עם אשכחך
A choice was made, a century ago, steamships bellowing in the background, to flatten Kushel on the entry roll into something bleached and palatable, and today I walk around with a fake last name. The newly minted Kessler family moved to the Grand Concourse, a cut above the Lower East Side tenement Jews, where my grandfather was able to springboard his lifelong career in academia from the same high school I would study to get into some sixty-something years later. My great grandparents attempt to assimilate worked, even if none of my coworkers know when pesach comes out this year. They and their descendants, like so many children of Ellis Island, were able to attend quality public schools, buy property, and build lives. That was the promise of these stolen shores; a safe haven, a place where our wandering might finally roll to an unceremonious end. The legend of passover says that matzah was an accidental invention, a rush job that didn’t leave time for bread to rise. In the haste to become American, to cash in on the privileges of whiteness, I fear we cut off one too many consonants from our names. Do we remember how we came here, the huddled masses, or have we become so drunk on our newfound placement that we are happy to kick the ladder out from behind us?
The April air whispers in the night my family dutifully recites passages that remind us; this is the bread of our affliction. Every year, as we celebrate passover – tracking the historically dubious tale of Jews as a migratory people – I think about the idea of homeland. The Exodus tale is about the scattering, as so many Jewish stories are, but it ends in redemption. At the end of the evening, we go home. The passover seder, in its current iteration, was a post-second temple invention, which is to say, a trauma response to displacement and destruction. We need to tell ourselves that there will be an end to the eternal diaspora of the past two millennia. As we sing songs of the fabled Zion, the rivers of Babylon by which we wept, the irony seems obvious. We spent so long yearning for a place to exist that we perpetuated our own pain on another people. All who are hungry, come and eat, we say at the seder, as Israeli tanks blockade wheat from the intentionally starved people of Gaza. We malign a pharaoh who tried to drown male children while bombs paid for with my American tax dollars eradicate entire bloodlines. And in this country, the land that took (not enough of) us in, a trickle of air that escaped the gas chambers, we allow our history and identity to be weaponized to deport those who would dare raise their voices in the values of preserving human life that we are supposed to stand for.

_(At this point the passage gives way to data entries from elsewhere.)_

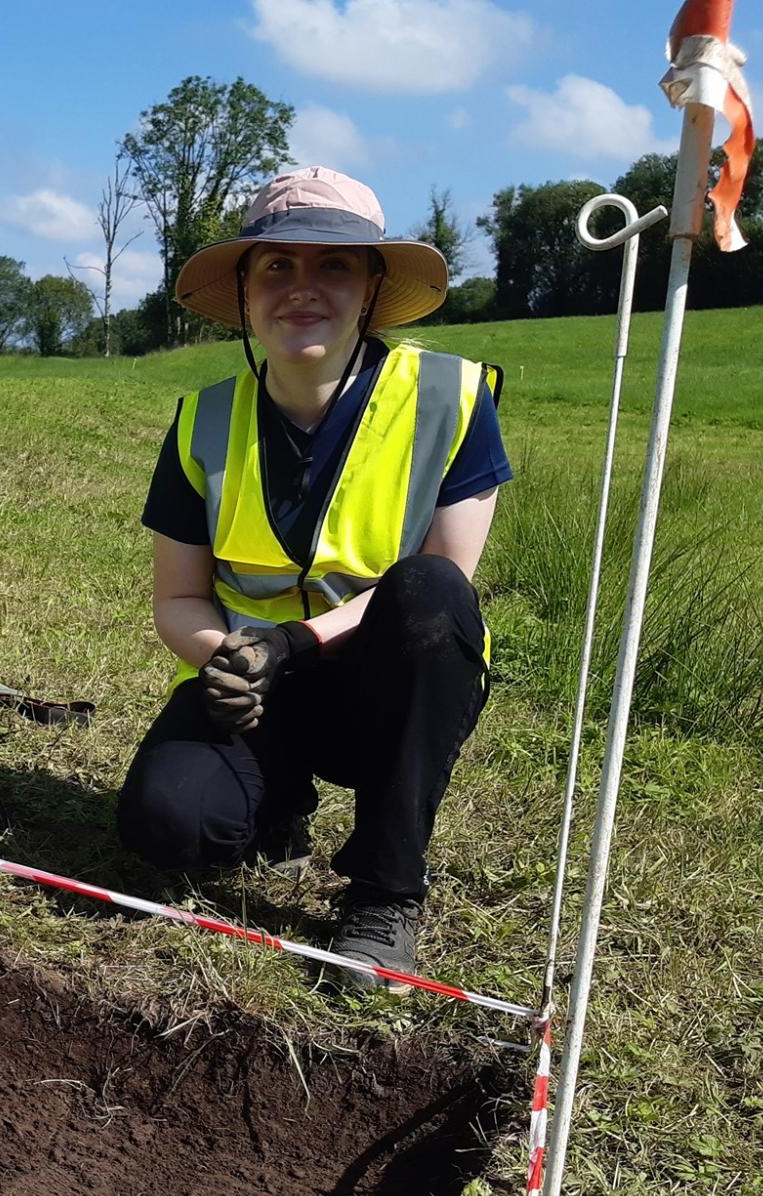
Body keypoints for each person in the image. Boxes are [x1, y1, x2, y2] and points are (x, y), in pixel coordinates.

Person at [117, 167, 511, 989]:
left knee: (432, 598)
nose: (303, 288)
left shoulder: (450, 397)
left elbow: (443, 581)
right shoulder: (203, 419)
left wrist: (293, 643)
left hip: (389, 687)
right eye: (277, 266)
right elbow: (178, 598)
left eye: (333, 265)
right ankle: (279, 803)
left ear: (371, 287)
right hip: (262, 689)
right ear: (246, 289)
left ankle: (385, 894)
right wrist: (228, 657)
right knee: (166, 825)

Attending nine years of Jewish day school means that I spent way too many of my formative years reading children’s books about the holocaust. As an anxious eight year old, I worried that my hair was too dark to pass for anything else in case they came for us again, as if I could ever be anything other than what I am. My family came from Poland and Russia and Lithuania, but a quick ancestry dna check would tell you that my lineage is shtetl, not statehood. Kushel is Germanic in origin, indicating that, most likely in the mid 18th century, that branch of the family fled Germany for Vilnius. My family comes from steerage on steamships and diaspora has always been critical to my understanding of myself as a Jew. I can’t help but believe that as the people for whom this phenomenon was quite literally named, there exists a moral obligation not to impress this state, this transience, on any other people.
The Judenrat were the council of prominent, wealthy, or established Jews of the cities of Central and Eastern Europe who were tasked with turning over their communities for deportation to the camps. Though the extent of collaboration with the Nazis is controversial, there is irrefutable evidence that at least some of them tried to leverage their position for personal benefit.
My grandparents, on both sides, were the first generation of my family to be born in this country. What was happening in Europe when they were growing up, the shorn branches of our family tree, was an open secret. They watched a genocide through hushed stories of stowaways, of those lucky enough to escape; I watch mine on Instagram, screaming and streaming through the bloody stamp of history. How did we, a people so obsessed with historical narrative, take the absolute wrong lesson from all of ours? We are so determined not to go willingly to our slaughter ever again that we have become a front for the same font of fascism my family fled from all those years ago. We wear ancient hatred like prayer shawls wound tightly our hearts. No slight is forgotten, and no empathy escapes.
There are no Kushels out there anymore, old world or new. They were evaporated in the gas chambers, and we moved on to try to make a new life. This country gave us a place to make that happen. How dare anyone try to tell me ‘never again.’